Islam: Mathematical Righteousness

"Every Muslim fears the scales of justice, which weigh his good deeds against his bad deeds," writes Ergun and Emir Caner, in their book, Unveiling Islam.

This is best illustrated by the following parable:

A man is hired and is told that at the end of five years he will be given a million dollars if he performs well.

He is given certain duties but is not told how he is to judge whether he is doing the job right or not. He is given an instruction manual for the job but is told that it is inaccurate; that the only good copy is written in a language that he cannot read.

All he knows is that he must be right at least 51 percent of the time or he will get nothing. Would you be willing to work for five years never knowing for sure whether you would get the million dollars or nothing?
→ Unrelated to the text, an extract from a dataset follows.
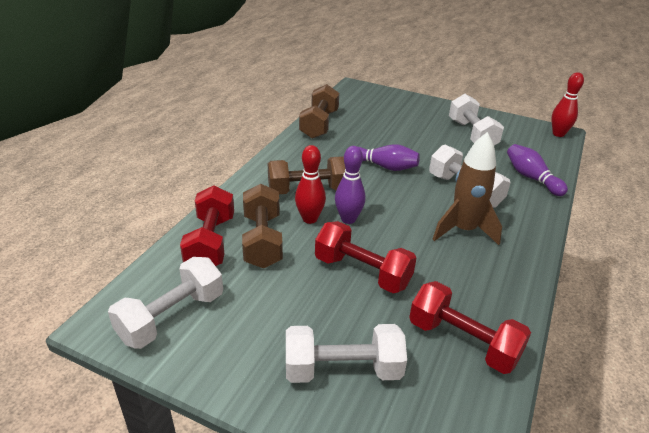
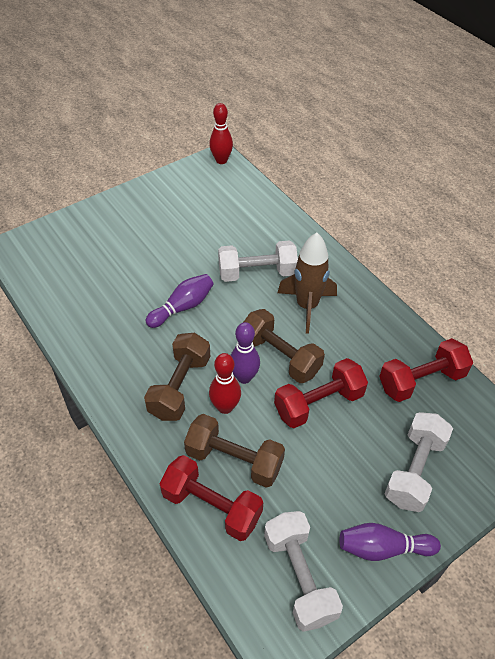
camera: 60 degrees left, 15 degrees up
(319, 124) = (65, 319): brown dumbbell -> brown dumbbell (280, 356)
(472, 134) = (178, 215): white dumbbell -> none
(531, 178) = (269, 220): purple bowling pin -> purple bowling pin (383, 548)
As in the parable, the Muslim has no assurance of heaven. He is in the "terror of the balances." Will his good deeds, prayers and other rituals balance favorably against his sins to be accepted by Allah into paradise? He can never know for sure.

The Caners were raised in a Muslim family and found salvation in Christ as young men. They learned that the Bible taught that we can know that we have eternal life.

They write: "Good works no more cover bad works than an act of kindness can take away the guilt of a murderer. If you are a criminal, justice demands that punishment must be meted out. And it was. Jesus Christ paid the infinite penalty for sin."

Unveiling Islam provides a background in basic Muslim beliefs and presents a practical strategy that Christians can use to open a productive dialogue with Muslims.